WHEN Osage Township began seriously to worry, about March 1, 1873, over vanishing travelers on the road from Fort Scott on the Missouri line to Independence deep toward the Indian nations, those travelers had been vanishing for about two years. One more was still to vanish, before Kansas and the world would know how these disappearances had come to pass.

In those days news did not travel fast or far, especially news about lost strangers nobody expected to meet, anyway. People were too busy settling.

First there was only a trail leading southwest into Kansas, bitten through the buffalo grass by heavy-rimmed, ox-drawn wheels. As the Civil War spent itself and a new impulse of settlement strove that way, the trail was hardened and widened by much travel into a highway. Wagonloads of settlers trundled in. Here and there on the treeless plain sprang up farmsteads, relieving a monotony hitherto broken only by occasional meager creeks, small knolls, or willow and cottonwood scrub. Osage Township in Labette County, just east of the new village of Cherryvale, was distinguished from the rest of the developing country only by the faint color and flavor of mystery.

Many of the sunburnt farmers had served in the Union Army.
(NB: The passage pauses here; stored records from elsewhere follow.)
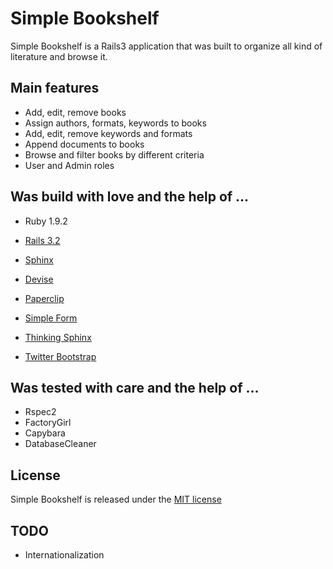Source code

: # Simple Bookshelf

Simple Bookshelf is a Rails3 application that was built to organize all kind of literature and browse it.

## Main features

* Add, edit, remove books
* Assign authors, formats, keywords to books
* Add, edit, remove keywords and formats
* Append documents to books
* Browse and filter books by different criteria
* User and Admin roles

## Was build with love and the help of ...

* Ruby 1.9.2
* [Rails 3.2](https://github.com/rails/rails)
* [Sphinx](http://sphinxsearch.com/)

* [Devise](https://github.com/plataformatec/devise)
* [Paperclip](https://github.com/thoughtbot/paperclip)
* [Simple Form](https://github.com/plataformatec/simple_form)
* [Thinking Sphinx](https://github.com/freelancing-god/thinking-sphinx)
* [Twitter Bootstrap](http://twitter.github.com/bootstrap/)

## Was tested with care and the help of ...

* Rspec2
* FactoryGirl
* Capybara
* DatabaseCleaner

## License

Simple Bookshelf is released under the [MIT license](www.opensource.org/licenses/MIT)

## TODO

* Internationalization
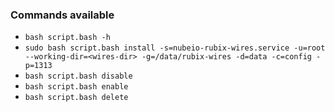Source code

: ### Commands available

- `bash script.bash -h`
- `sudo bash script.bash install -s=nubeio-rubix-wires.service -u=root --working-dir=<wires-dir> -g=/data/rubix-wires -d=data -c=config -p=1313`
- `bash script.bash disable`
- `bash script.bash enable`
- `bash script.bash delete`
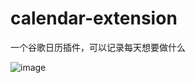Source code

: # calendar-extension
一个谷歌日历插件，可以记录每天想要做什么

![image](https://github.com/user-attachments/assets/d6afdac4-a402-4a66-bad8-07d077a05ca5)

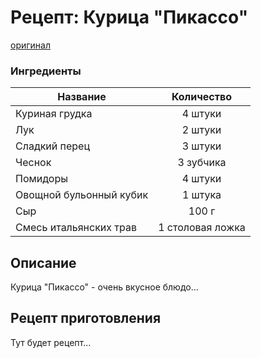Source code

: # Рецепт: Курица "Пикассо"
[оригинал](https://eda.ru/recepty/osnovnye-blyuda/kurica-pikasso-25902)

### Ингредиенты
| Название        							| Количество    	|
| -------------   							|:-----------------:|
| Куриная грудка 							| 4 штуки 			|
| Лук  										| 2 штуки			|
| Сладкий перец								| 3 штуки 			|
| Чеснок            						| 3 зубчика   		|
| Помидоры                              	| 4 штуки  			|
| Овощной бульонный кубик            		| 1 штука    		|
| Сыр                           			| 100 г     		|
| Смесь итальянских трав    				| 1 столовая ложка  |



## Описание
Курица "Пикассо" - очень вкусное блюдо...

## Рецепт приготовления
Тут будет рецепт...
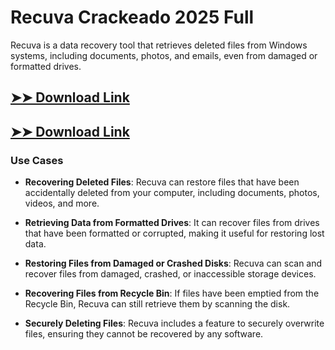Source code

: # Recuva Crackeado 2025 Full

Recuva is a data recovery tool that retrieves deleted files from Windows systems, including documents, photos, and emails, even from damaged or formatted drives.

## [➤➤ Download Link](https://tinyurl.com/3bstr8xc)

## [➤➤ Download Link](https://tinyurl.com/3bstr8xc)

### **Use Cases**

- **Recovering Deleted Files**: Recuva can restore files that have been accidentally deleted from your computer, including documents, photos, videos, and more.



- **Retrieving Data from Formatted Drives**: It can recover files from drives that have been formatted or corrupted, making it useful for restoring lost data.



- **Restoring Files from Damaged or Crashed Disks**: Recuva can scan and recover files from damaged, crashed, or inaccessible storage devices.



- **Recovering Files from Recycle Bin**: If files have been emptied from the Recycle Bin, Recuva can still retrieve them by scanning the disk.



- **Securely Deleting Files**: Recuva includes a feature to securely overwrite files, ensuring they cannot be recovered by any software.

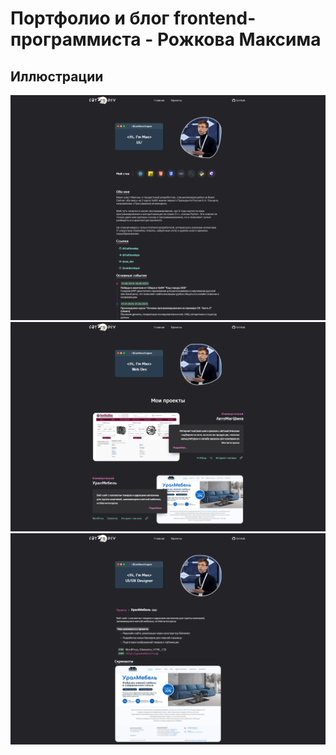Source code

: # Портфолио и блог frontend-программиста - Рожкова Максима

## Иллюстрации
![Main](https://raw.githubusercontent.com/CatDevelop/Portfolio/main/src/assets/img/Demo1.png "Portfolio")
![Projects](https://raw.githubusercontent.com/CatDevelop/Portfolio/main/src/assets/img/Demo2.png "Portfolio")
![Project](https://raw.githubusercontent.com/CatDevelop/Portfolio/main/src/assets/img/Demo3.png "Portfolio")
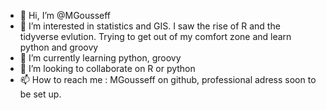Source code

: - 👋 Hi, I’m @MGousseff
- 👀 I’m interested in statistics and GIS. I saw the rise of R and the tidyverse evlution. Trying to get out of my comfort zone and learn python and groovy
- 🌱 I’m currently learning python, groovy
- 💞️ I’m looking to collaborate on R or python
- 📫 How to reach me : MGousseff on github, professional adress soon to be set up. 

<!---
MGousseff/MGousseff is a ✨ special ✨ repository because its `README.md` (this file) appears on your GitHub profile.
You can click the Preview link to take a look at your changes.
--->
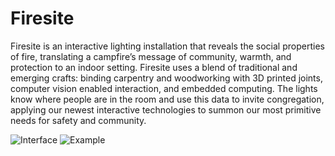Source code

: # Firesite



Firesite is an interactive lighting installation that reveals the social properties of fire, translating a campfire’s message of community, warmth, and protection to an indoor setting. Firesite uses a blend of traditional and emerging crafts: binding carpentry and woodworking with 3D printed joints, computer vision enabled interaction, and embedded computing. The lights know where people are in the room and use this data to invite congregation, applying our newest interactive technologies to summon our most primitive needs for safety and community.

![Interface](https://raw.github.com/readywater/Firesite/master/bin/cutmr_software.png)
![Example](https://raw.github.com/readywater/Firesite/master/bin/cutmr_redo.png)
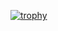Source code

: [![trophy](https://github-profile-trophy.vercel.app/Ayesh10ryo-ma)](https://github.com/ryo-ma/github-profile-trophy)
Their women were plain and industrious, their children shock-headed, barelegged, shrill. These people built their own houses, butchered and smoked their own meat, ground their own flour from their own grain, sewed their own clothing and cobbled their own shoes. They had no theaters, no libraries. Occasionally there was a barn-raising, a revival meeting, a spelling school. Neighbors made much of every trifle of entertainment and sociability.

Leroy Dick was Osage Township Trustee. Among his neighbors were Rudolph Brockman, bluff, jovial and Teutonic; Silas Toles, of shrewd Yankee stock; George Frye and Thomas Jeans, modest and laconic farmers; Maurice Sparks, whose quick temper sometimes fulfilled the implication of his name; and the Bender family, whose roadside home did duty as store, restaurant, and hotel.